Com seu novo método, Gowan agora reconciliou o nível do mar e a massa da geleira: de acordo com seus cálculos, o nível do mar na época era ca. 116 metros mais baixo do que é hoje. Com base em sua abordagem, não há discrepância em termos de massa da geleira. Ao contrário do modelo global anterior, Gowan examinou de perto as condições geológicas nas regiões glaciais: quão íngreme era a superfície do gelo? Para onde fluíram as geleiras? Quanto as rochas e sedimentos na base do gelo resistiram ao fluxo de gelo? Seu modelo considera todos esses aspectos. Também leva em consideração até que ponto a camada de gelo pressionou a crosta terrestre nas respectivas áreas. “Isso depende de quão viscoso era o manto subjacente”, explica Gowan. “Baseamos nossos cálculos em diferentes viscosidades do manto e, portanto, chegamos a diferentes massas de gelo.” As massas de gelo resultantes podem agora ser reconciliadas com o nível do mar sem qualquer discrepância.
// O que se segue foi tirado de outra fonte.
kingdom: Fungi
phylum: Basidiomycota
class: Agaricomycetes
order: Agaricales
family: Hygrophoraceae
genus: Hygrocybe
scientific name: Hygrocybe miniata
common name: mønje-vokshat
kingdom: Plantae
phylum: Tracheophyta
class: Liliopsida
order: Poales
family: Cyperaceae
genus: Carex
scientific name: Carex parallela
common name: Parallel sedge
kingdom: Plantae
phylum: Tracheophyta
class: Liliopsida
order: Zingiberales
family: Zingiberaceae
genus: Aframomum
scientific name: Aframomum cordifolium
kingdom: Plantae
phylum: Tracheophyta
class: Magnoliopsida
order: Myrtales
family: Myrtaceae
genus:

O modelo estabelecido é falho

O artigo recente de Gowan e sua equipe reexamina criticamente o método científico estabelecido há muito tempo usado para estimar as massas das geleiras: o método do isótopo de oxigênio. Isótopos são átomos do mesmo elemento que possuem diferentes números de nêutrons e, portanto, diferentes massas. O oxigênio, por exemplo, tem um isótopo 16O mais leve e um isótopo 18O mais pesado. De acordo com a teoria convencional, o 16O mais leve evapora dos oceanos, enquanto o 18O mais pesado permanece na água. Conseqüentemente, durante as glaciais, quando grandes geleiras interiores se formam e o volume de água nos oceanos diminui, a concentração de 18O nos oceanos deve aumentar. No entanto, como foi mostrado, este modelo estabelecido produz discrepâncias quando se trata de reconciliar a altura do nível do mar e as massas das geleiras no período de 20.000 anos atrás e antes. “Por muitos anos, o modelo de isótopo foi usado com frequência para determinar o volume de gelo das geleiras até vários milhões de anos atrás. Nosso estudo questiona a confiabilidade desse método”, diz Gowan. Seu objetivo agora é usar seu novo método para melhorar o método tradicional de isótopos de oxigênio.